Daniel Virgil DAVID conclut, par réformation du jugement entrepris, à l’octroi d’un montant de 5.000 euros du chef du préjudice moral subi par suite de son licenciement au lieu et place du montant de 300 euros lui accordé en première instance et à l’octroi d’un montant de 2.500 euros sur base de l’article 240 du NCPC.

Il a de ce fait implicitement, mais nécessairement interjeté appel incident quant à ces deux points.

La Cour constate que l’appelant n’a pas étayé autrement ses demandes.

Compte tenu de l’atteinte portée à la dignité du salarié et de son ancienneté de service, la juridiction de première instance est à confirmer en ce qu’elle a alloué au salarié une indemnité de 300 euros en réparation du préjudice moral subi par suite de son licenciement.

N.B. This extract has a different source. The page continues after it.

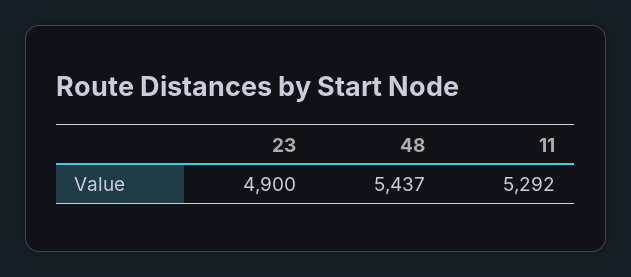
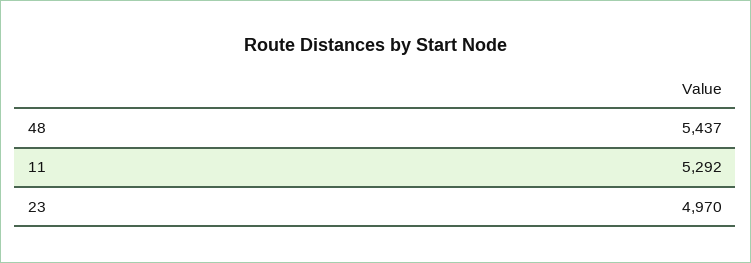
23: 4900 -> 4970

La juridiction de première instance est encore à confirmer par adoption de ses motifs en ce qu’elle a alloué au salarié une indemnité de procédure de 250 euros.

Il suit des considérations qui précèdent que tant l’appel principal que l’appel incident sont à rejeter.

Comme il paraît inéquitable de laisser à charge de Daniel Virgil DAVID l’entièreté des frais par lui dépensés et non compris dans les dépens, il y a lieu de faire droit à sa demande en allocation d’une indemnité de procédure pour l’instance d’appel à concurrence de 1.000 euros.

8 PAR CES MOTIFS :

la Cour d’appel, troisième chambre, siégeant en matière de droit du travail, statuant contradictoirement, sur le rapport oral du magistrat de la mise en état,

reçoit l’appel principal et l’appel incident en la forme,

les dits non fondés,

partant, confirme le jugement entrepris, condamne la sàrl C.S.A.M à payer à Daniel Virgil DAVID une indemnité de procédure de 1.000 euros pour la présente instance, condamne la sàrl C.S.A.M. aux frais et dépens de l’instance d’appel avec distraction au profit de Maître Georges PIERRET qui la demande, affirmant en avoir fait l’avance.

La lecture du présent arrêt a été faite en la susdite audience publique par Madame la présidente de chambre Ria LUTZ, en présence du greffier Isabelle HIPPERT.